Most of us, however, sense that something else is at the root. We may not know how to say it, or want to say it, but our faith imparts to us a more transcendent understanding of so much of what's wrong with this world.

Of everything I read and heard in the days after the shooting, Rick Salutin of the Globe and Mail came closest to nailing it. That's a bit surprising because Salutin, who has been called his paper's token lefty, rarely has much favourable to say about traditional views. In this case, however, he's worth quoting at length.

He starts out by pointing out "how desperately unclear" everyone is about how to deal with the Virginia shooting.

The most popular answer, better gun control, leaves him strangely unsatisfied. As for the impressive actions of many faculty, staff, students, and health care workers in dealing with the shooter beforehand, "they were ineffective in the crucial task of protecting the community from danger compared to the less professional players of earlier eras: family, friends, community, religion. Those societies seemed better than ours at containing the violent, anarchic impulses of individuals."

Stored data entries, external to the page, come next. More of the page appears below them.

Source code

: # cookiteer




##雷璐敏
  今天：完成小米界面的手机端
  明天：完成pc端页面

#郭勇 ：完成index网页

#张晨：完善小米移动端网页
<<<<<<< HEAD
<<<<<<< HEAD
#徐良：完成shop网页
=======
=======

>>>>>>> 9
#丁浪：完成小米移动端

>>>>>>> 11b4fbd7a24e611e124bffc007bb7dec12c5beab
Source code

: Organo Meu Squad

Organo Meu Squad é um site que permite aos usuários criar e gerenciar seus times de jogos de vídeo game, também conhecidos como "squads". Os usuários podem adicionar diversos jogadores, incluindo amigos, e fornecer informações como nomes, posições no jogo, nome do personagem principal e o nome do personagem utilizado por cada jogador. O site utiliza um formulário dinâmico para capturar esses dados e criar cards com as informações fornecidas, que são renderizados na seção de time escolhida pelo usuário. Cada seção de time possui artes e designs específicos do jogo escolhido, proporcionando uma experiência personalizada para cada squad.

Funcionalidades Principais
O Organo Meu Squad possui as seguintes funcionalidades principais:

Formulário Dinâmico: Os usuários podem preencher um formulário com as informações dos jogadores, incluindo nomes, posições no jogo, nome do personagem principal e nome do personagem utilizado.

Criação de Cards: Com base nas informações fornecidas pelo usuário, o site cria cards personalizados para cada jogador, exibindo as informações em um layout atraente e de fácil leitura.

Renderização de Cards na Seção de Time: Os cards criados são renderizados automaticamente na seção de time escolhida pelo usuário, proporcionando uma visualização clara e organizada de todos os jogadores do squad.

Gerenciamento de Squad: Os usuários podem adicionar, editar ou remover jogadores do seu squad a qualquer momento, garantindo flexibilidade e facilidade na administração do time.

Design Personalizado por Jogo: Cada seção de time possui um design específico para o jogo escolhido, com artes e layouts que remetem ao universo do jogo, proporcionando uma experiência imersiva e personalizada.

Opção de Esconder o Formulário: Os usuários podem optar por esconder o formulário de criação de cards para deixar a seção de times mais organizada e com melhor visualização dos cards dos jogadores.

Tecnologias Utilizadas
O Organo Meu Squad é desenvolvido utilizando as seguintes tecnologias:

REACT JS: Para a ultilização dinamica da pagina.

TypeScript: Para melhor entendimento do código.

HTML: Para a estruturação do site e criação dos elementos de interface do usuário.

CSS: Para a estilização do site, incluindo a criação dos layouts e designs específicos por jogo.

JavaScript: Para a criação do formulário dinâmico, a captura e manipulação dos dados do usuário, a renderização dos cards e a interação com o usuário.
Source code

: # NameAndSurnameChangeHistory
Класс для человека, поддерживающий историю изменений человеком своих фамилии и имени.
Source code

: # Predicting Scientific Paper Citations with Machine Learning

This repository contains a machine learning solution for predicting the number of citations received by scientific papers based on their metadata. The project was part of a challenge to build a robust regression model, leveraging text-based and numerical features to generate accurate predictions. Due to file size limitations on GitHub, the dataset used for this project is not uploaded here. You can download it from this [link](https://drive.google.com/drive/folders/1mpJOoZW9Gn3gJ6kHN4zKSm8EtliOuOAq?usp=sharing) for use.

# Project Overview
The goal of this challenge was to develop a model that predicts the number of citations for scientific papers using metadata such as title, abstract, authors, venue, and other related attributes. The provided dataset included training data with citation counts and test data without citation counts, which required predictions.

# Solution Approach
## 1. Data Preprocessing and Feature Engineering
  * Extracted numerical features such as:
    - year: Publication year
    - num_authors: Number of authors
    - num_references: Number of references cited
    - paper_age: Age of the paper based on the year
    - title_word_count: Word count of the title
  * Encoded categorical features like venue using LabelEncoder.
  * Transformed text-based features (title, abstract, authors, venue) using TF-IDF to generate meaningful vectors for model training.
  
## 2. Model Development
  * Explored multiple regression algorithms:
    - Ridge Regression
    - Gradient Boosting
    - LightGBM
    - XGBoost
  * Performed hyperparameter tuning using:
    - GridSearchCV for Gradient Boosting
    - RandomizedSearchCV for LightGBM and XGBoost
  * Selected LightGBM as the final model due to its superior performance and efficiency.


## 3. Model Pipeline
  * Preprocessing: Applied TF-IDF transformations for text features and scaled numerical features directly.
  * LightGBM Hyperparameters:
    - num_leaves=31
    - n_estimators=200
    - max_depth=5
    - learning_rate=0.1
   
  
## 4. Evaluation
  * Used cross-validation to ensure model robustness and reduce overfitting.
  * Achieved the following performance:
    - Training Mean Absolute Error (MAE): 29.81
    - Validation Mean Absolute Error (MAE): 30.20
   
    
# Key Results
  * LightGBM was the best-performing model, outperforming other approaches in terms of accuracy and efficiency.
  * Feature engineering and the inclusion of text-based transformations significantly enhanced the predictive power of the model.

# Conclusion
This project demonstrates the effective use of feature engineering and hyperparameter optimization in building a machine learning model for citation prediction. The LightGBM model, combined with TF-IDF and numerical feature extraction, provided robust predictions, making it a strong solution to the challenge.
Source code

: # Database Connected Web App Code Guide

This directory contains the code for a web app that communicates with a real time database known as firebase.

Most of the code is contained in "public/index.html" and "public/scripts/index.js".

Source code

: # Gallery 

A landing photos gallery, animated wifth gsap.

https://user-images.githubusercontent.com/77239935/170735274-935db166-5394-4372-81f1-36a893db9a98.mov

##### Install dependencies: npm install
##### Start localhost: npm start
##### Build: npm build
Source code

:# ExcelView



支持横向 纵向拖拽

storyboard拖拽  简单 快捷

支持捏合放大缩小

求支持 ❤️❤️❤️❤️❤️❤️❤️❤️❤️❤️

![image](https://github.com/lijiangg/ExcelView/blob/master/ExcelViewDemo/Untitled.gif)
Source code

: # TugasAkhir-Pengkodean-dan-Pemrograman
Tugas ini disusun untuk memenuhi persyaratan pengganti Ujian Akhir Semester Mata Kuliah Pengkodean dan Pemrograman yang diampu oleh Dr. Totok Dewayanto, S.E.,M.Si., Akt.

Salutin recognizes that he's sounding "awfully traditional," and so here he back-pedals a bit. "Let me try to save myself from nostalgia for the fifties (or 1500s) by saying what I think `worked' in earlier times. The ability to keep the dangerous impulses of individuals under control was based on an entire social fabric that was hierarchical and patriarchal. It included religion, institutionalized in churches, and a moral code that tolerated sex within narrow limits. Parental authority was backed by religion (honour thy parents) and by sanctions such as the threat of hell."

Salutin isn't thrilled with the notion of returning to the past, but he can't get past the inescapable fact that in many ways, partly because there was a sense of guilt and shame when violations occurred, it worked better than today's culture of individualism and entitlement.

He points out that the justice system of old wasn't overly constrained by civil rights, and society suffered from institutionalized racism, lynching, and war. On the other hand, there was "reverence for country, and a sense of debt to those who died in war `for us.'"

Society's "dissenters," such as artists, rebels, etc., "could feel a certain security that their acts would not lead to total social breakdown and chaos frightening even to themselves. It all `worked' in the sense that it largely kept the lid on menacing impulses, or channelled them elsewhere than the local schoolyard or college. With the breakdown in recent decades of this fabric, particular players can try to impose controls and limits - parents, schools, teachers, courts, governments - but they will not be nearly as effective as they were within a total framework that no longer exists."

To repeat, Salutin is not in reverie for a society long since faded. He obviously deplores what he saw as restrictions on freedom during those halcyon days. "People were dulled to their own experience and each other. I would not want to restore this set of constraints if one could, and one can't. You can't put that lid back on again. You can only try and fail, with further disastrous consequences."

His solution is to devise a new set of social controls that produce a "non-racist, non-patriarchal, non-sexually repressive, non-hierarchical, non-authoritarian, yet orderly society that manages to control its potentially aberrant members."

It all comes down to this: the Catechism of the Catholic Church tells us "there is another order of knowledge, which man cannot possibly arrive at by his own powers: the order of divine Revelation." All searches for order without authority are simply bound to end in the same disastrous consequences Salutin has shrewdly noted.